Oh right, no one would care unless their infrastructure already relied on the legacy software. NPMs issues are mostly cultural and Rust has mostly avoided them. That’s why Cargo requires you to specify the exact version of every library you want to pull in. There’s no “npm update” or whatever – Rust programs are reproducible anywhere on earth at any time.
Now a developer has to be an expert in not only C and the compiler’s code generation, but rust as well. The kernel is already got python, bash, make, etc i’m not sure it really needs another language. Particularly rust which is quickly becoming a write only language to work around all the edge cases that crop up. Maybe in another ~10 years when its has a lot more developer support and has a proven track record. For all we know at this point rust is going to be just another ada/etc.
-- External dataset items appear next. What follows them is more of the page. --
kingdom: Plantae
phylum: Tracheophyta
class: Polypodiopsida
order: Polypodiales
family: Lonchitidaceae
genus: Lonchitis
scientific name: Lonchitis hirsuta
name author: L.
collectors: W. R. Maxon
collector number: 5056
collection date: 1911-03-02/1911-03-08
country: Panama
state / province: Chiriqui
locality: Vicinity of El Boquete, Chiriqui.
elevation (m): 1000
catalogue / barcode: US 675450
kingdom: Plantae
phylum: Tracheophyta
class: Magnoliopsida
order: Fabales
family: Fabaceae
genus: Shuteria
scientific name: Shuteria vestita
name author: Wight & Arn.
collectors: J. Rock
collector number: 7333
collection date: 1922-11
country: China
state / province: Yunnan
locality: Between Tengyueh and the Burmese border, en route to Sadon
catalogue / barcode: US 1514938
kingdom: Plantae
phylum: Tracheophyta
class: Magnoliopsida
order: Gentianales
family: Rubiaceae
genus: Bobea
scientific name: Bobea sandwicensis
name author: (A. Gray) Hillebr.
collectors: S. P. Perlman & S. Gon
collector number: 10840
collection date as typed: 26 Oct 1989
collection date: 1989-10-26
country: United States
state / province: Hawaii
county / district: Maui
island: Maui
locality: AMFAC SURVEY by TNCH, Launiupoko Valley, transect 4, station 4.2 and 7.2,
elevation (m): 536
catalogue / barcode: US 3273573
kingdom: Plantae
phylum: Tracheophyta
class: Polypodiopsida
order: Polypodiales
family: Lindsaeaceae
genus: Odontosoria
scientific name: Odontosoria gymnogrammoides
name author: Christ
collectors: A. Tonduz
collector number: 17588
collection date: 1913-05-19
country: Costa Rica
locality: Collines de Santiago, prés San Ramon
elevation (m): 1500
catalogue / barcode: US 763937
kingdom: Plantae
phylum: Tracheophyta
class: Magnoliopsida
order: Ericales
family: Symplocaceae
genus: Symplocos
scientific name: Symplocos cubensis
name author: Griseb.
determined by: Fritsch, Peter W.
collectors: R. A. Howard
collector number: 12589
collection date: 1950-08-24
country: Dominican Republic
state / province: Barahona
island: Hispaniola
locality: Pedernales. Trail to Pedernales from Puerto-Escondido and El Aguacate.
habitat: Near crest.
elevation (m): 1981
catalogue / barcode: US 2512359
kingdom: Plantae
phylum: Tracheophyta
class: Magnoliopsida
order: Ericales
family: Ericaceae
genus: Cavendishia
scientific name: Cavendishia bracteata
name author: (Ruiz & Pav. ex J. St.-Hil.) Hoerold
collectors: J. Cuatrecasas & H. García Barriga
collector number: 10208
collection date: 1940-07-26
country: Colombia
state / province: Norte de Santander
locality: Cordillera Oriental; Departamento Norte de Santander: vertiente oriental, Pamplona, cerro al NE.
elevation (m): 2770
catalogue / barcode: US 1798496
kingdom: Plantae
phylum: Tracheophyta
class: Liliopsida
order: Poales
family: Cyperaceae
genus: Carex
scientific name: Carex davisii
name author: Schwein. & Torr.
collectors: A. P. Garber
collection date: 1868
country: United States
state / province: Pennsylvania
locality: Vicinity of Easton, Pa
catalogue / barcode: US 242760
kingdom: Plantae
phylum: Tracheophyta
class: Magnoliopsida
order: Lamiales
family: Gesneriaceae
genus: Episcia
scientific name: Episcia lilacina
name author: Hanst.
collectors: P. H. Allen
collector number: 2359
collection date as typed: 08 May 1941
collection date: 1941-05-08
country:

Initial Rust support is just the absolute minimum to get Rust code building in the kernel, say Rust for Linux maintainers.
C++ programming language and safety: Here’s where it goes next
Looking ahead, Ojeda wrote, “We will keep upgrading until we do not rely on any unstable features; at which point we may want to start declaring a minimum Rust version is supported like it is done, e.g. GCC and Clang. Financial Innovation and FinTech European Banking Authority However, he added, “The idea that we have a boring and staid development possess doesn’t mean we have a boring and staid project. I’m actively encouraging people to try new things,” as with the Rust initiative.